【長編版】冷徹弁護士の甘い執着〜八年前の初恋相手に、もう一度捕らわれる〜
 その日の帰り、麻里は再び福村の助手席に乗っていた。
 山崎が眠りにつき、麻里の仕事が終わるまで待っていてくれたのだ。そして「送ろう」という短い言葉とともに麻里を車に押し込んだ。

 外は日が落ちてすっかり暗闇に包まれている。
 重厚な車内は、昼間の緊迫感が嘘のように穏やかだった。

 福村は黙ってハンドルを握り、夜の街へと車を走らせている。街灯の光が、交互に彼の完璧な横顔を照らしては闇に溶かしていく。
 ふと暗闇で光る彼の瞳を見つめていると、麻里はなぜか心臓が高鳴っていた。

「今回の件……麻里には随分と無理をさせたな」

 信号待ちの最中、福村が前を向いたままぽつりと呟いた。

「え?」
「山崎さんのパニックの対応も、あの証拠を見つけ出したのも、すべて麻里の力だ。俺一人では、あのチェストの隠し底に辿り着くことすらできなかった。麻里が介護士として山崎さんの心に寄り添い続けてくれたからこそ、手に入った真実だ。……感謝している。ありがとう」

 いつも自信に満ちていた福村が麻里の功績を認め、労ってくれている。その事実が麻里の心をふっと緩ませた。

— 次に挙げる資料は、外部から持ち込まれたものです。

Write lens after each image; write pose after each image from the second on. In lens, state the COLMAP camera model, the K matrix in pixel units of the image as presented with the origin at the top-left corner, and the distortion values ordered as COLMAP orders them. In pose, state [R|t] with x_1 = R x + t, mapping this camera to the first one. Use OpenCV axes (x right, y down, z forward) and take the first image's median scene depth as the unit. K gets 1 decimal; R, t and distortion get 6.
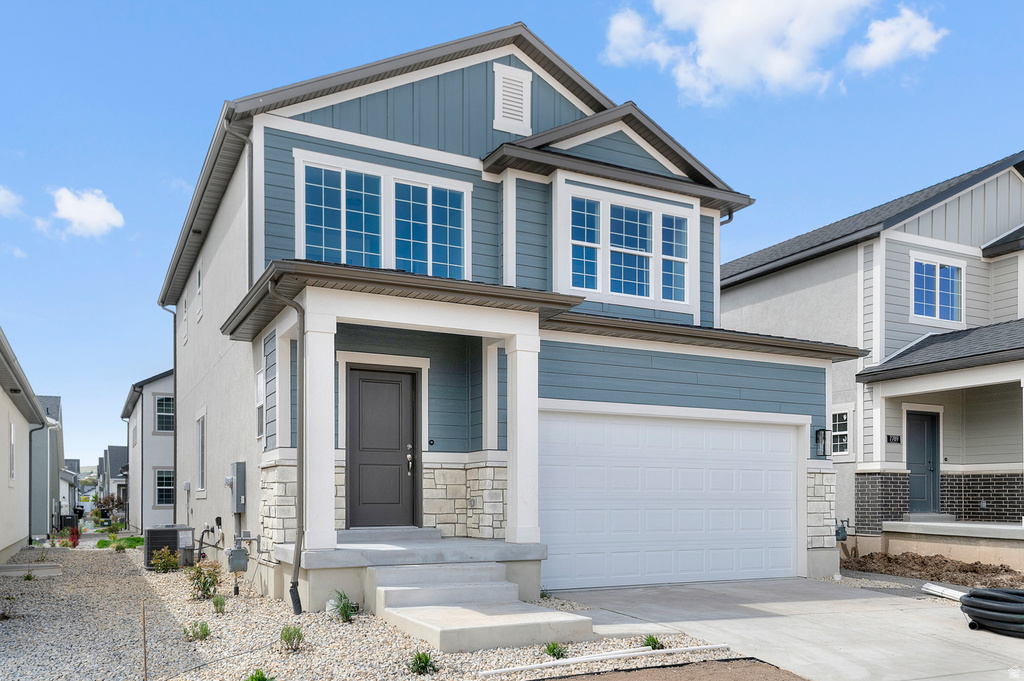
lens RADIAL K [[948.2, 0, 512.2], [0, 948.2, 354.6], [0, 0, 1]] dist [0.000346, 0.001505]
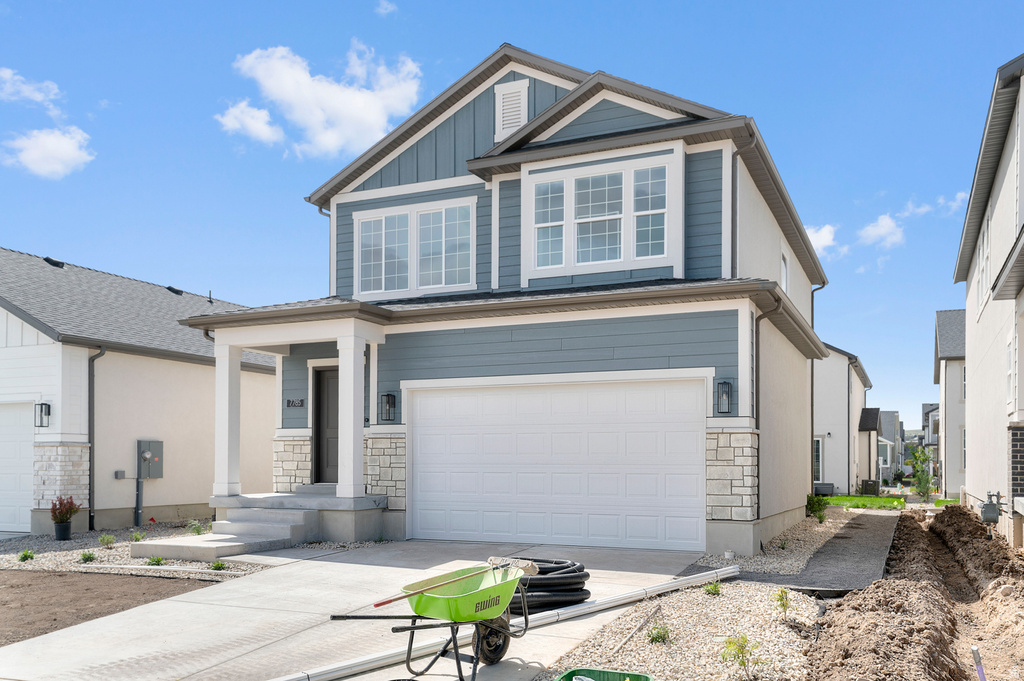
lens RADIAL K [[868.5, 0, 512.0], [0, 868.5, 340.5], [0, 0, 1]] dist [0.005012, 0.004269]
pose [[0.576886, -0.116146, -0.808525, 0.812288], [0.117860, 0.991317, -0.058310, 0.063472], [0.808277, -0.061655, 0.585566, 0.380222]]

 八年前、何も言わずに彼の前から逃げ出して介護の世界で生きてきた。その選択は間違っていなかったのだと、彼に認められたような気がした。
 視界がじんわりと熱くなる。

「私こそ……福村先生が、私の言葉を信じて、すぐに動いてくれたから。一人だったら真実を知る機会もなく、万が一あの音声を見つけたとしても、絶望するだけだったでしょうから」

 これまでの緊張から完全に力が抜け、麻里はシートに深く身体を預けた。

「ありがとうございます、福村先輩……」

 無意識のうちに、かつて彼を追いかけていた頃の呼び名が口をついて出た。

 キッと微かなブレーキ音とともに、車が路肩に滑り込んで停車する。驚いて麻里が顔を上げると、福村がハンドルから手を放し、上半身をこちらへと完全に向けてじっと麻里を見つめていた。
 銀縁眼鏡の奥の瞳が熱く揺れている。

「先輩……?」
「やっと、自然にそう呼んだ」

 福村は満足そうに薄い唇を微かに上げて微笑んだ。その表情は八年前から変わっていない。

「きゅ、急に車を止めるから、びっくりしました」
「お前が頑なに俺を『先生』と呼ぶからだ。無理やり強制しても、すぐもとに戻る」

 福村は腕を伸ばし、麻里の横髪にそっと触れた。指先が耳の輪郭をなぞり、そのまま頬へと滑り落ちていく。指先からじわりと伝わる彼の体温に、麻里の身体がかすかに震えた。

「福村先輩、あの……」
「もう、麻里をあの頃のように離すつもりはない」

 福村の声がいつもより低く、耳の奥で甘く響く。顔をそらしたいのに、彼の指先に導かれるように麻里は前を向かされる。
 お互いの息遣いが触れ合うほどの至近距離で、その熱い視線が麻里の瞳を射抜いた。

「八年前、麻里が突然俺の前から消えた時、俺がどれほど絶望したか……想像もつかないだろう。法のもと、何でもコントロールできると傲慢になっていた俺への天罰かと思ったほどだ。俺は麻里が退学した原因を必死になって探した。そしてミツルギ重工の事件へとたどり着いたんだ」
「え?」

 福村が語る八年前の話。麻里は寝耳に水だった。